Scene.1

ナルトは決意して顔を上げた。意思を込めたてのひらで、サスケの肩を包む。真っ直ぐにその瞳を覗き込む。

「――俺、火影になる」

サスケに、そして自らに深く言い聞かせるように、ナルトはその言葉を強く噛みしめた。サスケの瞳が見開かれる。
火影になる。それは昔からのナルトの夢だ。けれどもかつて自分の為に願ったそれには、今や別の目的があった。俺は一刻も早く火影になりたい。火影になって、絶対的な権力が欲しい。上層部の魂胆からサスケを守りたい。綱手にこれ以上の恩情を求めることはできかった。彼女には身に余るほどのことをしてもらっている。ナルトの私情で、上層部と余計な争いを起こさせるわけにはいかないのだ。だからそう、ナルト自身が火影になって、この手で、サスケを守るのだ。
ナルトを映すサスケの瞳は真冬の夜空のように深く澄んで静かな煌めきを湛えていた。揺れる美しい黒。この色をナルトは失いたくなかった。

「それで変えてやる――お前を、救う」

サスケはこくりと息を呑んだ。開け放した窓からふわりと流れ込んだ風が、夏の夜の匂いを孕んで揺れる。大きく見開かれた黒の瞳は、どこまでも美しくナルトの心を惹きつけてやまなかった。心臓が締め付けられるように苦しくなる。子供の頃から焦がれ続けた、この光。失うなんて耐えられない。

「……ありがと、な」

そう言ってサスケは小さく笑った。その言葉はあくまでナルトに向けられた優しさであって、けしてそれ自体を期待するものではなかった。もどかしくなる。こいつはいつもいつも自分のことは何一つ望んでいなくて、だからナルトは苦しくて堪らないのだ。もっとわがままを言えよ、自分の幸せを望めと言いたくなる。

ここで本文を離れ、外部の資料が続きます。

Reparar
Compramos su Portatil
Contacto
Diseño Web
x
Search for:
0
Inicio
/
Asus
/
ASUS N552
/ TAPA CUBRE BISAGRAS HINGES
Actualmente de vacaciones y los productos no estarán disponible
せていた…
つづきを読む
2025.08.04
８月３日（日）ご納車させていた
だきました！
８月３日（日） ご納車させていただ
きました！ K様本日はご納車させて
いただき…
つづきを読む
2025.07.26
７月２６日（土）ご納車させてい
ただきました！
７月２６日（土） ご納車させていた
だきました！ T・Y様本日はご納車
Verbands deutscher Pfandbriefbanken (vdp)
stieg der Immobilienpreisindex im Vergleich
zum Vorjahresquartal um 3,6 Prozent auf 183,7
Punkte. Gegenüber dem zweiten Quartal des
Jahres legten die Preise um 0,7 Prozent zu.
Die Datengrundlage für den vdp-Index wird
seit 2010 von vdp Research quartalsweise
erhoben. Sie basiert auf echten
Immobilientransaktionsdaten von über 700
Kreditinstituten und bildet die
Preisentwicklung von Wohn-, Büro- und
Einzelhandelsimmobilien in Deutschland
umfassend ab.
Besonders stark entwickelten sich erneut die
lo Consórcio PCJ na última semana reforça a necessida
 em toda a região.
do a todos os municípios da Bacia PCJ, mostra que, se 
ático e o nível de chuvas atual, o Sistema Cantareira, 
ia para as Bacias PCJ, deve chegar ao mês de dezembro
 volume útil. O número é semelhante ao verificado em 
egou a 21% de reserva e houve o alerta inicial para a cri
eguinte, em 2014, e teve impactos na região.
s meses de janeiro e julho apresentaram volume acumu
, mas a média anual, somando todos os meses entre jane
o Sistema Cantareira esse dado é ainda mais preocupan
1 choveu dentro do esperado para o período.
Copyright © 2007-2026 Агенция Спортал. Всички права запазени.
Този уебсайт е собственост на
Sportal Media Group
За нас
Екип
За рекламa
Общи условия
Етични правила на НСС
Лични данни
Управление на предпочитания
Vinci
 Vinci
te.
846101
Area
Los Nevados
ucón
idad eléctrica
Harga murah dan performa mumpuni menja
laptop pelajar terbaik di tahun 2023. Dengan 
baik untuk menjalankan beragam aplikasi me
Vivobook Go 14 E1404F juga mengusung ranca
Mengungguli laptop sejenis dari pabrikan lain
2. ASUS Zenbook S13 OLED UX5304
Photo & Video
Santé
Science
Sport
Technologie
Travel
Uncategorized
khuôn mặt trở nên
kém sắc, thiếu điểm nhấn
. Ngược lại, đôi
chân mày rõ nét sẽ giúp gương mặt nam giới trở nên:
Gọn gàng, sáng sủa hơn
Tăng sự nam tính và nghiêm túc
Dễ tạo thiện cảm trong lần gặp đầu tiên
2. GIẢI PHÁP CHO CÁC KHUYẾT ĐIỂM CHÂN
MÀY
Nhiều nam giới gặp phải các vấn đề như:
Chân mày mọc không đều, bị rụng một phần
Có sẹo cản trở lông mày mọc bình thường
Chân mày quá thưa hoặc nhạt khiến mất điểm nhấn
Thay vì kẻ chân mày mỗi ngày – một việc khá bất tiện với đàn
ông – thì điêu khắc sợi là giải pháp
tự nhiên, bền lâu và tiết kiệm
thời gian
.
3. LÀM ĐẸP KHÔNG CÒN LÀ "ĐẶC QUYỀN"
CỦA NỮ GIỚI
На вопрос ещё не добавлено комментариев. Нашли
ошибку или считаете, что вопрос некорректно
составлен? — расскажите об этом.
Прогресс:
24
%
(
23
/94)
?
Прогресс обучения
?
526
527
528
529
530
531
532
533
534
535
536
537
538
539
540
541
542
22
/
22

両手で握り締めたサスケの肩は、大人の男にしてはあまりに細く頼りなかった。力を込めれば折れてしまいそうなこんな危うい身体で、こいつは戦っているのだ。幼い頃はあまりに大きくて、けれどもいざ触ってみれば存外に細っこく、いつかこの少年を守れるほど大きくなってやろうと誓った、この背中。今がその時だと思った。昔とは違う、今のナルトにはサスケを守れるだけの力がある。ずっとずっと追いかけてきた背中を、今度はナルトが救う番なのだ。
この瞳を見るたびにざわめく心臓の理由。ここまで必死に、守りたいと思う訳。自分の気持ちになどとうの昔に気付いていた。気付いて、否定して、誤魔化して、それでも隠しきれなかったこの気持ち。肩に掛けたこの手を背中に回して、今すぐ抱きしめたい。その体温を感じたい。澄んだ光を放つ黒の瞳に、どこまでも深く自分を映してほしい。
サスケが、好きなのだ。







Scene.2

「ナルト……俺は、目が見えなくてもやっていける」

ぽつり、サスケが呟く。

「……任務だって、失明した後も、問題なかった……写輪眼は使えねぇけど、これからだって大丈夫なんだ。だから……気に、するなよ」

ぼろぼろと涙が零れ落ちるのを止められなかった。あぁこんな状況でさえ、サスケが考えていることはどうやってナルトを慰めるかだ。自分のことなんてこれっぽっちも考えちゃいない。胸が痛くてたまらなかった。違う、と言いたい。おれが聞きたい言葉はそんな言葉じゃない。けれども喉はただカラカラに乾いて、みっともない嗚咽を漏らすことしかできなかった。もうなにも言っても伝わらない気がした。
涙にぐちゃぐちゃになった顔を上げて、サスケの頬に手を添える。サスケの瞳を見つめた。サスケの誰よりもきれいな、宇宙のような光を湛えて美しく生きていた二つの黒眸は、つるんとした硝子玉みたいに感情もなくただ光っていた。そこには何も、映ってはいなかった。なによりも雄弁にサスケの感情を語っていた、あの瞳は。

サスケの目が好きだったとナルトは狂うように思った。けれどももう遅い。この光は失われてもう二度と戻ることはない。サスケはこれからこの目で世界を見ることができない。もうその瞳に俺を映してくれることもないのだ。

ナルトはサスケの薄い身体をきつく抱きしめて、涙を流し続けた。サスケはまるで人形みたいに大人しく、何も見えない瞳でナルトの肩越しの世界をぼんやりと見つめていた。光のない、世界を。開けっ放しの窓から静かに風が吹き込んで、どこかで風鈴がチリンと鳴った。風の音も虫の音もすべてが遠い、蒸し暑い夏の夜だった。ただナルトの嗚咽の音とサスケの鼓動だけが、静かに、響いていた。